Shareholders Urge Banks To Reduce Regulatory Fines

Shareholders Urge Banks To Reduce Regulatory Fines

Financial institutions have been urged by shareholders to work together to get regulators to reduce fines and other charges paid to them.

The call came as shareholders expressed concerns over the amount financial institutions pay to regulators and to the Asset Management Corporation of Nigeria.

According to Punch, seven Deposit Money Banks paid over N1 billion fine to the Central Bank of Nigeria, Securities and Exchange Commission, National Insurance Commission, Pension Commission and others in the 2022 financial year.

The affected financial institutions are Access Holdings Plc, Wema Bank Plc, Union Bank of Nigeria, Guaranty Trust Holding Company, FCMB Group Plc, Fidelity Bank Plc, and Stanbic IBTC Holdings.

Some of the infractions the lenders were sanctioned for ranged from mismatched details on accounts, foreign exchange guidelines contravention, late rendition of monthly returns, late rendition of daily returns, publication of unapproved adverts, and unethical conduct.

Nornah Awoh, the Chief Equity Analyst/CEO of Palesa Capital Markets Associates, who spoke on the impact of the fines at the last Annual General Meeting of Access Holdings Plc, lamented that the fines and charges paid to the National Deposit Insurance Corporation and AMCON were too much.

“Contravention for some of us is an indication that there is a need for more work.

“If you look at what the NDIC and the CBN are taking from us; both organisations collected from Access Holdings alone, N75 billion.”

According to its 2022 annual reports, Access Holdings paid N52.734 billion as an AMCON surcharge and a deposit insurance premium of N22.53 billion, totalling N75.264 billion.
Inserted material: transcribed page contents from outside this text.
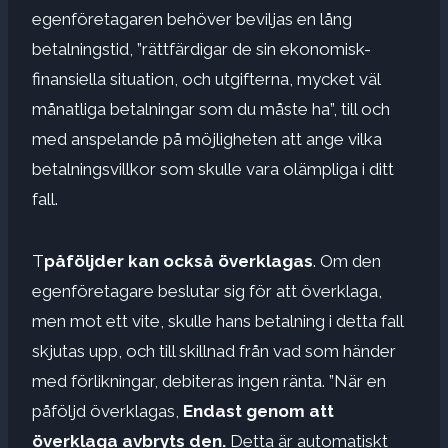
egenföretagaren behöver beviljas en lång
betalningstid, ”rättfärdigar de sin ekonomisk-
finansiella situation, och utgifterna, mycket väl
månatliga betalningar som du måste ha”, till och
med anspelande på möjligheten att ange vilka
betalningsvillkor som skulle vara olämpliga i ditt
fall.
T
påföljder kan också överklagas
. Om den
egenföretagare beslutar sig för att överklaga,
men mot ett vite, skulle hans betalning i detta fall
skjutas upp, och till skillnad från vad som händer
med förlikningar, debiteras ingen ränta. ”När en
påföljd överklagas,
Endast genom att
överklaga avbryts den.
Detta är automatiskt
"We must again join other banks in making sure that this attitude will not continue. Fortunately, there is going to be a new National Assembly.

"We need to do everything humanly possible to make sure that even if AMCON must continue to stay, the ratio that we pay to AMCON must also come down, otherwise, we might as well close all the branches and hand over the bank to AMCON,” he said.
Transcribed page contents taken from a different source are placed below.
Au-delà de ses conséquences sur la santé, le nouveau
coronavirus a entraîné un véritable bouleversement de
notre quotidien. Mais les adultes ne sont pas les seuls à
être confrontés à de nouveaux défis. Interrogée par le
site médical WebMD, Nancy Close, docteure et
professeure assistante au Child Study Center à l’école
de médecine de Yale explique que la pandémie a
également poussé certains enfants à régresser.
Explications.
Also speaking, Sunny Nwosu, the Chairman Emeritus of the Independent Shareholders Association of Nigeria, said the Bankers’ Committee and the Association of Bank Directors could spearhead the move to bring down the costs, and in the process, boost returns to shareholders.

“I want the Bankers Committee or the Association of Bank Directors to look into this. Because if you want to do it alone, it may be very punitive.

“You know like the central bank system, when you complain, they increase your penalty but when you go through the Association of Bank Directors, they will know that it is not a single bank that is actually talking about this.

“We are worried. The money is getting too much that is going to the NDIC. AMCON has outlived its usefulness.

“The bankers should work on that and save us from this. So when we ask you for two naira dividends, you will be able to give us. It is very important.”

Meanwhile, the Chairman of the Bank Directors Association of Nigeria, Mustafa Chike-Obi, has said that the charges paid to the NDIC and AMCON need to be reviewed to reduce the operational costs of banks in Nigeria.

"There must be a discussion on the AMCON and the NDIC charges with a pathway to resolving the lingering issues around it.

“The most important issue is a plan that agrees on a cap on the amount chargeable to banks", Chike-Obi said.